Zwiedzanie Niemieckiego Muzeum Morskiego (Deutsche Marinemuseum) w Wilhelmshaven to ciekawe wyzwanie, bo wiele przedstawionych tutaj historii jest znanych znanych w Polsce z perspektywy Państwa atakowanego przez Niemcy. Eksponowane są modele pancernika Bismarck, którego ścigała flotylla aliancka z naszym niszczycielem Piorun oraz pancernika Schleswig-Holstein, który kojarzy się nam fatalnie. Każdy kto czytał książkę „Wielkie dni małej floty” o polskiej marynarce podczas II wojny światowej znajdzie tu trochę dodatkowych ilustracji.

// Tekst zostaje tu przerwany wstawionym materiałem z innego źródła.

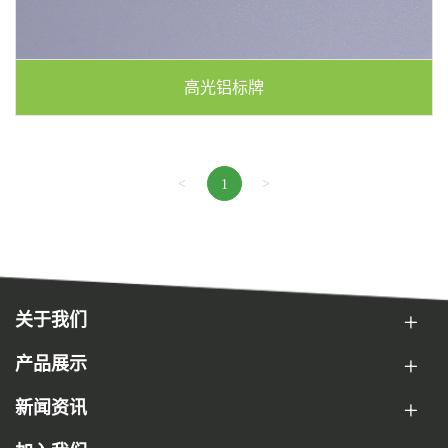
高光铝标牌
<
>
1
关于我们
产品展示
新闻资讯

Muzeum Marynarki w Wilhelmshaven istnieje od 1998 roku i prezentuje historię niemieckiej floty od 1848 roku. Jest sponsorowanej przez Fundację Niemieckiego Muzeum Morskiego. Dostępna jest stała wystawa „Ludzie, Czasy, Statki”, gdzie można zobaczyć wiele eksponatów związanych z umundurowaniem, wyposażeniem okrętów oraz modele najbardziej znanych jednostek. W części zewnętrzej zobaczyć można elementy uzbrojenia – jak torpedy, miny i działa oraz oczywiście okręty.
Jedną z ciekawszych jednostek udostępnionych muzeum w Wilhelmshven jest okręt podwodny U-10 (S 189) typu 205. Te niewielkie okręty zostały zaprojketkowane do patrolowania i działań ofensywnych przeciwko jednostkom nawodnym na morzach Północnym i Bałtyckim. Jednostki tego typu służyły w latach 1962 – 2005 w marynarce niemieckiej, a także w Królewskiej Duńskiej Marynarce Wojennej. Co ciekawe, amerykańskie jednostki, które wchodziły do służby w latach sześćdziesiątych były wycofywane po znacznie krótszym okresie, jak choćby USS Growler, który można zwiedzić w Nowym Jorku.
Okręt podwodny ORP „Sokół”, który trafił na bulwar Nadmorski w Gdyni i w przyszłym roku będzie udostępniony do zwiedzania jako cześć Muzeum Marynarki Wojennej to niemiecka konstrukcja typu 207, który był rozwinięciem typu 205.
Największym okrętem udostępnionym w Deutschees Marinemuseum jest niszczyciel rakietowy D186 Mölders – zmodyfikowana wersja amerykańskiej klasy niszczycieli Charles F. Adams. Okręt służył w latach 1969-2003. W przeciwieństwie do siostrzanych niszczycieli D185 Lütjens i D187 Rommel nie został zesłomowany, ale przeniesiony do Wilhelmshaven jako obiekt muzealny.
W muzeum prezentowane są także trałowiec M1077 „Weilheim”, szybka łódź S71 Gepard i torpedowiec 952 klasy Libelle.
Muzeum w Wilhelmshaven od momentu powstania budzi sporo kontrowersji. Prezentowanie historii militarnej nie godzi się z pacyfistycznym duchem czasów. Ponadto ekspozycję przygotowano w taki sposób, aby pozyskać jak największą liczbę odwiedzających. Zdaniem krytyków, prezentacja elementów militarnych przegrywa tutaj z potencjalną ścieżką edukacyjną.